Saved entries:
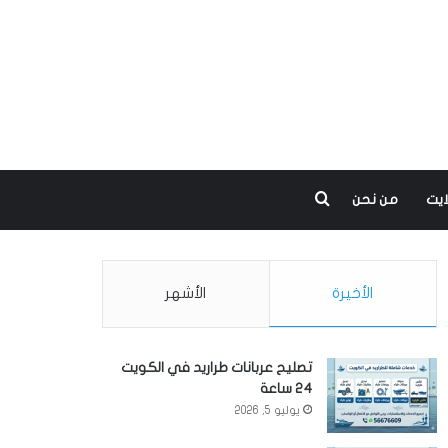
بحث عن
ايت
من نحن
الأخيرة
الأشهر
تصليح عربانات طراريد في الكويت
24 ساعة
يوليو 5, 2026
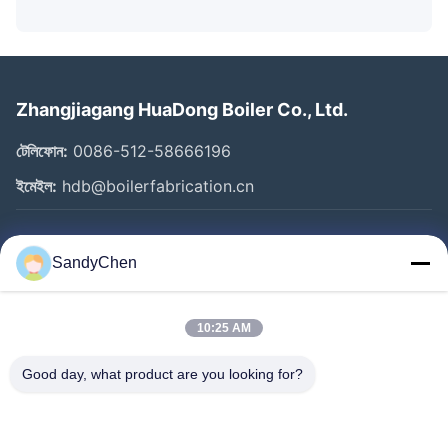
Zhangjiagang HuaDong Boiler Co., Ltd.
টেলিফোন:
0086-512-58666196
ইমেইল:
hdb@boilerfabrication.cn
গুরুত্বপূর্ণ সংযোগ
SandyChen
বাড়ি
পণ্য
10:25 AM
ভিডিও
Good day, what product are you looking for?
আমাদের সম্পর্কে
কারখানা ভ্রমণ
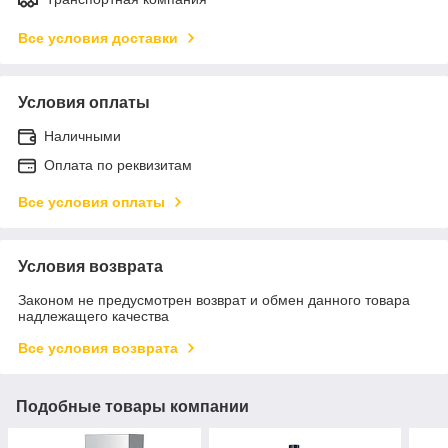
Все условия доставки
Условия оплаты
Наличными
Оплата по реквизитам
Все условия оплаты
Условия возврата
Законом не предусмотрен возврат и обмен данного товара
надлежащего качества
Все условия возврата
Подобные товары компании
--
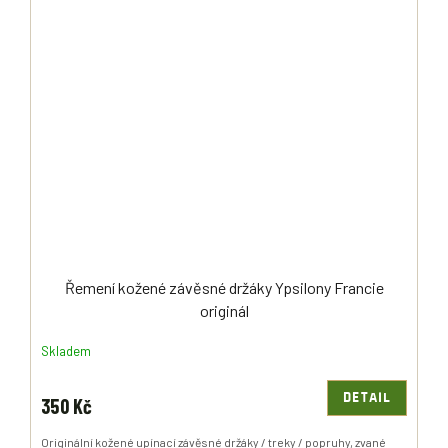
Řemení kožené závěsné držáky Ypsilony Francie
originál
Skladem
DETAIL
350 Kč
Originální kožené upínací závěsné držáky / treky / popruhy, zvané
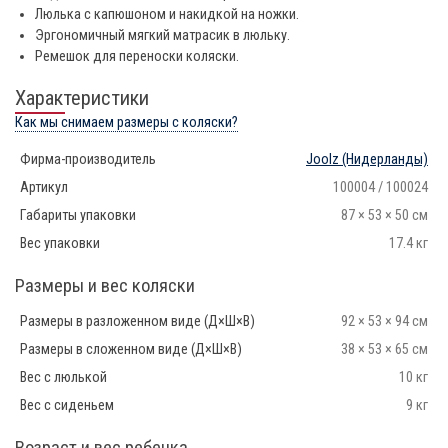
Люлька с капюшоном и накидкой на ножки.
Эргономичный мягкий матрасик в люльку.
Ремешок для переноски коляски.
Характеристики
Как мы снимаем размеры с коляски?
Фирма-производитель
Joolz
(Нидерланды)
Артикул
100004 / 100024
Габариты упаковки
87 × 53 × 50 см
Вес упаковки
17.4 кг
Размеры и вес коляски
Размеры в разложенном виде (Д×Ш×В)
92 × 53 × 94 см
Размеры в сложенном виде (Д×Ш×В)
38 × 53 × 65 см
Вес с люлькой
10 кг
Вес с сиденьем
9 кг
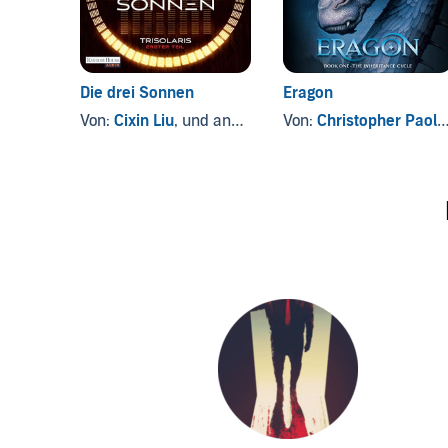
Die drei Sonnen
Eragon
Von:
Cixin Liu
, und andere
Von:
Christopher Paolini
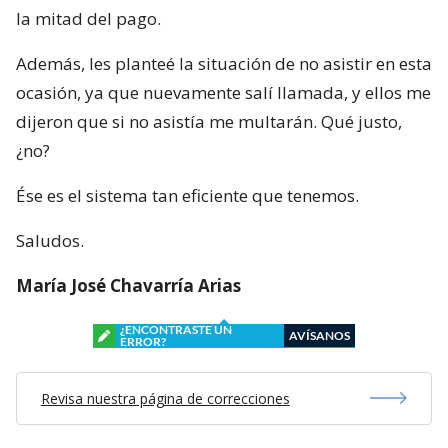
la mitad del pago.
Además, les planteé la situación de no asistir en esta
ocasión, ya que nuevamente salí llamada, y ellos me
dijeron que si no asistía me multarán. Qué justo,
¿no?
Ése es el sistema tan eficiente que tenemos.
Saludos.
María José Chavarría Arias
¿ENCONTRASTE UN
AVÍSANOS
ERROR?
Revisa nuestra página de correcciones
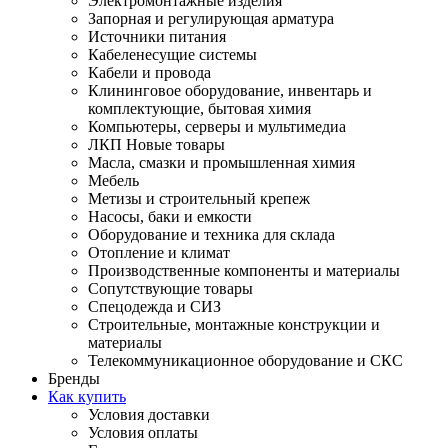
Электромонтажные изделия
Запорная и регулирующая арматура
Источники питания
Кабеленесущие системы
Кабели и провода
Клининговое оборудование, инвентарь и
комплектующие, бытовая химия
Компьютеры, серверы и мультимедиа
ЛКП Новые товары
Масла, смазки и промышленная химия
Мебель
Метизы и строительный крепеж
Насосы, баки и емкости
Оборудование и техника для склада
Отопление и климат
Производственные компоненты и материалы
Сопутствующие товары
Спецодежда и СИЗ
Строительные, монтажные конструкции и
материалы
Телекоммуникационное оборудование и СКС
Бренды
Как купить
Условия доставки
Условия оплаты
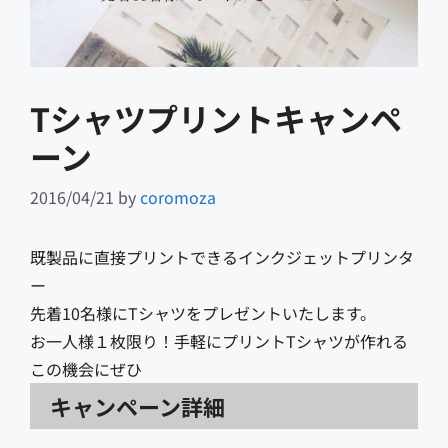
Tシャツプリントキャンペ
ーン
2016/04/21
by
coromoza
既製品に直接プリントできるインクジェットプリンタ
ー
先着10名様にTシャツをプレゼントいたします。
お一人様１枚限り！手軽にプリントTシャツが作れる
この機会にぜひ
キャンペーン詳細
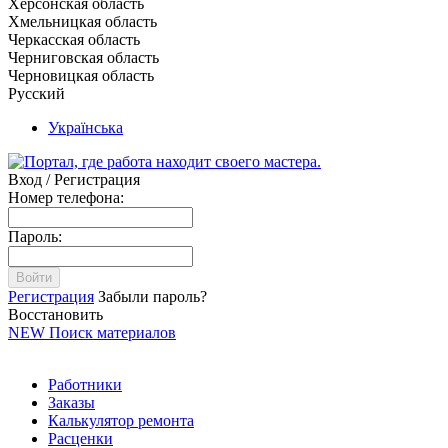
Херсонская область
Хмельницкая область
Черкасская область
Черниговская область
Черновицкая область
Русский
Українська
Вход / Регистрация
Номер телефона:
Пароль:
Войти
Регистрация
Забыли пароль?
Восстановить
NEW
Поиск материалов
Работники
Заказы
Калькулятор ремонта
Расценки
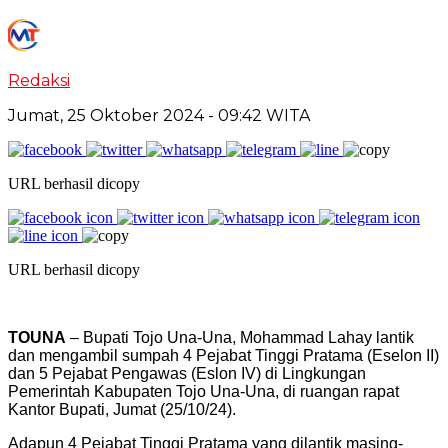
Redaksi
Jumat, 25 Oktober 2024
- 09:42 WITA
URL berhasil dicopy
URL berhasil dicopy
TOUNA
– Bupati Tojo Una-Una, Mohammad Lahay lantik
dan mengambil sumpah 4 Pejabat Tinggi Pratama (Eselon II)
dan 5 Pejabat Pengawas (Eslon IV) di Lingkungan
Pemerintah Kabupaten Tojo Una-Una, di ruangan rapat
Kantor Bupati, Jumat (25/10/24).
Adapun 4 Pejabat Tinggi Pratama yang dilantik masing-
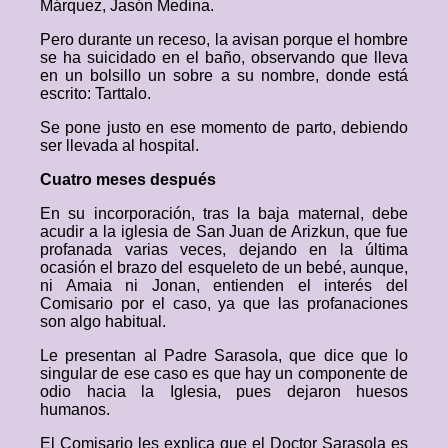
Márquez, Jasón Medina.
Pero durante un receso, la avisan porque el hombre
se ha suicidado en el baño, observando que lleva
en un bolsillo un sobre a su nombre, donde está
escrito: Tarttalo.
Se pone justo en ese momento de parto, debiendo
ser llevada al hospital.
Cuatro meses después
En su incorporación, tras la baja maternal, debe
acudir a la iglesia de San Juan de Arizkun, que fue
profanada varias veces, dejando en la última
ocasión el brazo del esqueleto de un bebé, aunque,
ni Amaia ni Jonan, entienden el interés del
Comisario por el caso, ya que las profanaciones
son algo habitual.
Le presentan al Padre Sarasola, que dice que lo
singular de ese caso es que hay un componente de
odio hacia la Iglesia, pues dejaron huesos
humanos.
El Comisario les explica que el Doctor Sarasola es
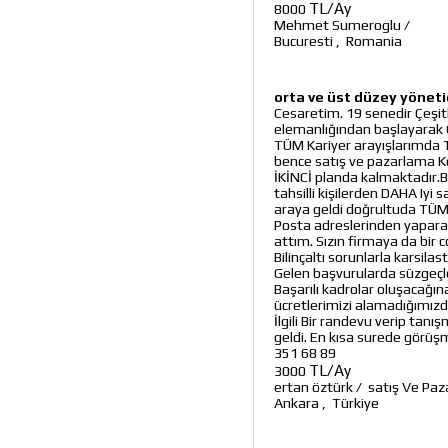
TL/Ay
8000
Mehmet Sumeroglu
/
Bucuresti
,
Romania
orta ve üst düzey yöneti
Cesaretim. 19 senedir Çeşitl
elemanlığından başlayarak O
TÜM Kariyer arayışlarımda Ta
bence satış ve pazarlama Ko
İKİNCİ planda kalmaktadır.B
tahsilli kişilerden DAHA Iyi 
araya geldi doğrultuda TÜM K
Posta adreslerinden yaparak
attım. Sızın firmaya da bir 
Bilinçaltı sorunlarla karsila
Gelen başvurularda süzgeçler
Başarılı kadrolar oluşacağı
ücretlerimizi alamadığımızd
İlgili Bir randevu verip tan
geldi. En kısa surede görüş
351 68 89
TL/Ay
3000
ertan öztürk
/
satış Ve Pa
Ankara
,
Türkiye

Problem statement:
When you reach the line with "El Comisario les" in the records above, begin repeating the lines exactly, and stop after the line with "Posta adreslerinden yaparak". Skip all pictures.

Task solution:
El Comisario les explica que el Doctor Sarasola es
TL/Ay
8000
Mehmet Sumeroglu
/
Bucuresti
,
Romania
orta ve üst düzey yöneti
Cesaretim. 19 senedir Çeşitl
elemanlığından başlayarak O
TÜM Kariyer arayışlarımda Ta
bence satış ve pazarlama Ko
İKİNCİ planda kalmaktadır.B
tahsilli kişilerden DAHA Iyi 
araya geldi doğrultuda TÜM K
Posta adreslerinden yaparak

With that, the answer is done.